On March 13, 1933, Frankfurt’s Socialist mayor was replaced by Göring, and within weeks Swarzenski was suspended from his position as director at the Museum of History, the Museum of Arts and Crafts, the Städtische and his position as professor at the University of Frankfurt. Yet, Swarzenski managed to remain as director of the Städel, which was a private foundation and technically the Nazis had no jurisdiction. Still, he was summoned before a commission, and only managed to hold on to his position thanks to the Lord Mayor, Friedrich Krebs, who had been an early member of the Nazi party and oversaw the closing of over 500 Jewish-owned businesses in Frankfurt during the first year of the Third Reich. Krebs also belonged to Alfred Rosenberg’s Combat League for German Culture, a rival of Goebbels’ Ministry to promote Nazi-approved art and attack modernism. Krebs did not consider Swarzenski as a threat.
Friedrich Krebs
In 1935, Swarzenski met Alfred Barr, director of the Museum of Modern Art of New York (MoMA), at the Parisian gallery of Paul Rosenberg.  At this meeting, Barr asked to borrow Dr. Gachet for a van Gogh retrospective that he was organizing at MoMA. Upon his return to Frankfurt, Swarzenski wrote to the "Ministry in Berlin" requesting permission to lend the painting. The Ministry denied the request. Alfred Wolters, the Nazi-designated successor of Swarzenski as director of the Städtische, dispatched a photograph of Dr. Gachet to Goebbels, at his request. Communication between Wolters and the Ministry focused on paintings in the museum’s collection that could be sold for a profit. Wolters, a close friend of Swarzenski, explained that selling Dr. Gachet would be a terrible loss for the city of Frankfurt. Moreover, it had not been acquired with city funds, but had been a gift of a private citizen, Victor Mössinger. Friedrich Krebs, a vocal opponent of modern art, also wrote to Berlin, asking that the Frankfurt collections should be spared. Dr. Gachet remained safe for the time being, while eleven paintings acquired by Swarzenski for the Städel were confiscated and taken to Munich and displayed at the Degenerate Art show which opened on July 19th, 1937.
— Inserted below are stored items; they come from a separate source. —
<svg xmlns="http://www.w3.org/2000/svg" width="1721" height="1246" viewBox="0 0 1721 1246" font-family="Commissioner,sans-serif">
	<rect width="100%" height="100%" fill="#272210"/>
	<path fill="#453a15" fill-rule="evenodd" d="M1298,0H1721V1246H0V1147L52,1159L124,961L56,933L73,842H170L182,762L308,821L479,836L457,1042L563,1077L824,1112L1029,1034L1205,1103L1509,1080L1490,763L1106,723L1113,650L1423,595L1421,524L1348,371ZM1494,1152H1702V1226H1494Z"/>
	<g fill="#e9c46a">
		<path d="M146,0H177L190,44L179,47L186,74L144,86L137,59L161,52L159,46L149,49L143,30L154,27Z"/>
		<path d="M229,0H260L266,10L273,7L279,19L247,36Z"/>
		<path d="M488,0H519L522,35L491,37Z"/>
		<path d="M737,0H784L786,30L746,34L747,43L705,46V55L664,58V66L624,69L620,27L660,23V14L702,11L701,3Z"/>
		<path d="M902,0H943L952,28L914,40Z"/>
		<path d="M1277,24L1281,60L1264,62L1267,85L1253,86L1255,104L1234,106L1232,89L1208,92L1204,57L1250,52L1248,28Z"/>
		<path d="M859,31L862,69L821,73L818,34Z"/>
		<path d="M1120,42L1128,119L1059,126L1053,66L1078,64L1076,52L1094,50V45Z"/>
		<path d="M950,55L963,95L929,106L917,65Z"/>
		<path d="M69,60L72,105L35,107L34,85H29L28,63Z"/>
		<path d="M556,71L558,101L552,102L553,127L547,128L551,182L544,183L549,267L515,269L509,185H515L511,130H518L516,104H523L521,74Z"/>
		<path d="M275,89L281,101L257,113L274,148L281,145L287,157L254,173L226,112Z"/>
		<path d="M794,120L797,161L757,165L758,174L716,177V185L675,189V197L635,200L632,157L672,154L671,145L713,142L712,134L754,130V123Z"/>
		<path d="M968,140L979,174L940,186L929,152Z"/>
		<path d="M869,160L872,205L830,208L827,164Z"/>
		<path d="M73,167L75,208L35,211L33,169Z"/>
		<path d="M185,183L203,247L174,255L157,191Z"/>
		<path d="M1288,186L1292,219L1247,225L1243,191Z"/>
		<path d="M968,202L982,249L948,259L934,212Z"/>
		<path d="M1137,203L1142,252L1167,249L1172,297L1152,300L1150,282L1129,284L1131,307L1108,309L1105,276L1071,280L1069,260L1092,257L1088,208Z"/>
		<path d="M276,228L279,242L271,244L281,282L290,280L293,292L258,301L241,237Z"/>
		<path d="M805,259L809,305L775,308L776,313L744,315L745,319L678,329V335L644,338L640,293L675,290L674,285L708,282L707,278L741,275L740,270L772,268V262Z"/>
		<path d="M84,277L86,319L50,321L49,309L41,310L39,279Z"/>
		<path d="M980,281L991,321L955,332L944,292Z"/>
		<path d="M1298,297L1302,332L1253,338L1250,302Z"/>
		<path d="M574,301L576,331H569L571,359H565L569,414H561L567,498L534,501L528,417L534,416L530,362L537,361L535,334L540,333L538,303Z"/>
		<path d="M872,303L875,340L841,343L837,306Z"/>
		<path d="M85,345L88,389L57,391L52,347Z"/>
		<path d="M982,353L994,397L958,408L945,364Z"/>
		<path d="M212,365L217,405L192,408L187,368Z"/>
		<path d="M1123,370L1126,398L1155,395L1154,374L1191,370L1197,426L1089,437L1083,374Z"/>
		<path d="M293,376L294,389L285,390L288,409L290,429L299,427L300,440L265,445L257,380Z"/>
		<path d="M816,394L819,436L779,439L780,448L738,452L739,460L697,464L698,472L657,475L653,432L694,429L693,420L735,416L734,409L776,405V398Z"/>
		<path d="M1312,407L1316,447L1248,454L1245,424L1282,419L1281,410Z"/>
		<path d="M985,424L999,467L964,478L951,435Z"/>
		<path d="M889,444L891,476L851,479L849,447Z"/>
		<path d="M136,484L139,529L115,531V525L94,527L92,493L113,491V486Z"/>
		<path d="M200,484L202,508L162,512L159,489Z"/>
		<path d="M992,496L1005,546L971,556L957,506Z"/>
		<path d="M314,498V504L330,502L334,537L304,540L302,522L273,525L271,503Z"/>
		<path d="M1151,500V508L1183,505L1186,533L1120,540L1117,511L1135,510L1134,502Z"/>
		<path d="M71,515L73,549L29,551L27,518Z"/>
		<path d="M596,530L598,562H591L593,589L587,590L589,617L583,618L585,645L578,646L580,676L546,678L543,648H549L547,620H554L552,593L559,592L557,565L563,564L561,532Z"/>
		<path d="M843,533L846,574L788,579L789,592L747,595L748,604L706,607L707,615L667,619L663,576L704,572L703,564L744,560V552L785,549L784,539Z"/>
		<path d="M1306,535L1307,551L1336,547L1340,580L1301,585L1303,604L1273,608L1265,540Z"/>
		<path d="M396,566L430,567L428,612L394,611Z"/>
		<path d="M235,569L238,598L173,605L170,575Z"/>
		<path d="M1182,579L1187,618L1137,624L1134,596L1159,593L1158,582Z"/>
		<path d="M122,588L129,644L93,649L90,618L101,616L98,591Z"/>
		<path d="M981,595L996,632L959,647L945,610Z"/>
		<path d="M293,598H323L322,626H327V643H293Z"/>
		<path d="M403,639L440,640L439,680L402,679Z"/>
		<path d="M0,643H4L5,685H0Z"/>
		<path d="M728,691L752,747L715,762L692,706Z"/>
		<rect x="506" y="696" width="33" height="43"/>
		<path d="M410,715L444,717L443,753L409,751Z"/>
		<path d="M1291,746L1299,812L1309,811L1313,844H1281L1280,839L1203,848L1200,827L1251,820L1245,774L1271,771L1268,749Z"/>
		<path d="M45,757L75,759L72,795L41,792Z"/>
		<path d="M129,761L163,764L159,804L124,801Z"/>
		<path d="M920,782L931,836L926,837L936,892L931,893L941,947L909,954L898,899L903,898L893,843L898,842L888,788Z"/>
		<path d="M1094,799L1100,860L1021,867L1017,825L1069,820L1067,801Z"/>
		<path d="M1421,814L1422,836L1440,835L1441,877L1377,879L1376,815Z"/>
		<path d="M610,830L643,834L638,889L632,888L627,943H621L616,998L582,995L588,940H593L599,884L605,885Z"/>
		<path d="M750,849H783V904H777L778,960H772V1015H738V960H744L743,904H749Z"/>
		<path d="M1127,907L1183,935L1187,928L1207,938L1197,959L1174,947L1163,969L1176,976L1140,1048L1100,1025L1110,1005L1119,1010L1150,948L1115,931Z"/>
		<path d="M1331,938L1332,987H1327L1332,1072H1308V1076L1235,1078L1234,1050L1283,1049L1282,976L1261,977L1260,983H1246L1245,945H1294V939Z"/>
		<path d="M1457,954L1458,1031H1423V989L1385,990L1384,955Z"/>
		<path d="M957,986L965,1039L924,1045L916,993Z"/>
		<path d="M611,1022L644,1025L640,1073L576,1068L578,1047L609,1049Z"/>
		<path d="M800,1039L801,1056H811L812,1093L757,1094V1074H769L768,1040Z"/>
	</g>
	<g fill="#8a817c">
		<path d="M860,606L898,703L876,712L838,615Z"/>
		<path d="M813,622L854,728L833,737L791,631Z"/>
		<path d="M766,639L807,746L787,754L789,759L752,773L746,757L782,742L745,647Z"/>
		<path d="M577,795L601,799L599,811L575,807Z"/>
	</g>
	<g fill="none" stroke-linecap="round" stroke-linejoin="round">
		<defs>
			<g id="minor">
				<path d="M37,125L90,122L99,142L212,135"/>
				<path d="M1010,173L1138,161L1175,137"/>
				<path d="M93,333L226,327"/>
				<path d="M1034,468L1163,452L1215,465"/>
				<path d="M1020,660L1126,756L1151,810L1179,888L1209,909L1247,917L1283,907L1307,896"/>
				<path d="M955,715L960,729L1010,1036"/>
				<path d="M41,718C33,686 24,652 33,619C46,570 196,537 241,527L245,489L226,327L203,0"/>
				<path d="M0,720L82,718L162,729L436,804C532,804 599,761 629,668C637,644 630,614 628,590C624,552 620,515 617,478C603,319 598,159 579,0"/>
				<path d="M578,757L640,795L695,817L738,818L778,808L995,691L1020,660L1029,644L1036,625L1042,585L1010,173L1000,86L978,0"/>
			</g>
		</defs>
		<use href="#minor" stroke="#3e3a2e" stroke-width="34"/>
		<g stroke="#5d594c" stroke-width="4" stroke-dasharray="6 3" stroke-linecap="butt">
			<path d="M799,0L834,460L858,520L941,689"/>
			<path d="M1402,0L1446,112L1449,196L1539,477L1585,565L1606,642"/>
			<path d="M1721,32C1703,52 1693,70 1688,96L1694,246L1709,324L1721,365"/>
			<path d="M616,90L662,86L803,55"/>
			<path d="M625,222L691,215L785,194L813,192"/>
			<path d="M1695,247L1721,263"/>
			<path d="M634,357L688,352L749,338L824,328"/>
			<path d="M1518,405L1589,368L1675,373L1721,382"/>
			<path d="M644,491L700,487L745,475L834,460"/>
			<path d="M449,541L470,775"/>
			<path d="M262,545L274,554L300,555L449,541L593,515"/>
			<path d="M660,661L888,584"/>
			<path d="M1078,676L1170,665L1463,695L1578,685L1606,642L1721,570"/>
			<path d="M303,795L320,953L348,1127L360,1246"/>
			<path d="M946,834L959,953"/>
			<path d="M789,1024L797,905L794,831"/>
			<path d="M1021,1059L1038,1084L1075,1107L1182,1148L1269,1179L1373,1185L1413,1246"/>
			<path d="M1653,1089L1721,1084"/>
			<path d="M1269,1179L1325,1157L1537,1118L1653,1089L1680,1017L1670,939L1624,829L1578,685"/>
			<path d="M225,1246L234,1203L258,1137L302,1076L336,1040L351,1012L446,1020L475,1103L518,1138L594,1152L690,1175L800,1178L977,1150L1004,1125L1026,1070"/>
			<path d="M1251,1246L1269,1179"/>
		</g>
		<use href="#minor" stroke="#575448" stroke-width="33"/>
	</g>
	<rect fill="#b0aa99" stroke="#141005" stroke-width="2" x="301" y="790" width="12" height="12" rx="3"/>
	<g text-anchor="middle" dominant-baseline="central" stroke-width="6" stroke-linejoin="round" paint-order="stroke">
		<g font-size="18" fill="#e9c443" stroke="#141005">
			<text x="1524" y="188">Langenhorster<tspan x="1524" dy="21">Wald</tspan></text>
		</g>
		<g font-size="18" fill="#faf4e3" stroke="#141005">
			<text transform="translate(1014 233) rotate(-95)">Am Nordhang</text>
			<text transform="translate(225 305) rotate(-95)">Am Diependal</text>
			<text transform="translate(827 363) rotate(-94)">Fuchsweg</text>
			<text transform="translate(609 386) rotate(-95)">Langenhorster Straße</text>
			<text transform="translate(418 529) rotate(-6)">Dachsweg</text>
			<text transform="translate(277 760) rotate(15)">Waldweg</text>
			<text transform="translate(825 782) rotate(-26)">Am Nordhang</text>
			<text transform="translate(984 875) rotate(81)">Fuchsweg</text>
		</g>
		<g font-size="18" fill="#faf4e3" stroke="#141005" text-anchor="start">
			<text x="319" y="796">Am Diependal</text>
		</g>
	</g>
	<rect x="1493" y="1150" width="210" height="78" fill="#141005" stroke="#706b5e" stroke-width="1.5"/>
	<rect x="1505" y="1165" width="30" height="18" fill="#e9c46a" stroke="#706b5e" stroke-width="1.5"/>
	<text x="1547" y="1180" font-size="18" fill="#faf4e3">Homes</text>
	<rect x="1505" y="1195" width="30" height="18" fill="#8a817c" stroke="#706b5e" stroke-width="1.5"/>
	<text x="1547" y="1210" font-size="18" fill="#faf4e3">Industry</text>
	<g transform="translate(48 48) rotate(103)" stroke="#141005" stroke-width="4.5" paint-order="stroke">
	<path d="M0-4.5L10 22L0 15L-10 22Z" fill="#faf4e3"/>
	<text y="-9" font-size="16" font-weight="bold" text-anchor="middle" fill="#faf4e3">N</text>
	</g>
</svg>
On December 1st, 1937, Adolf Ziegler, one of the chief organizers of the Degenerate Art exhibit and a rabid anti-Semite, met Wolters and demanded five more paintings to be delivered to the Propaganda Ministry, including Dr. Gachet.  Stalling for time, Wolters asked the Ministry for an official written request. Wolters was able to buy only a few days. The Portrait of Dr. Gachet was taken out of storage.  It left the museum on December 8, 1937, a move reported in an article published by the Frankfurter Allgemeiner Zeitung (FAZ). Johanna, Victor Mössinger ’s wife, read the article and inquired about the painting’s whereabouts. No one knew that the painting had ended up at a Berlin museum depot for "degenerate art" on Köpernickusstrasse, along with tens of thousands of other art works slated to be destroyed. The Portrait of Dr. Gachet by Vincent van Gogh was number 15,677.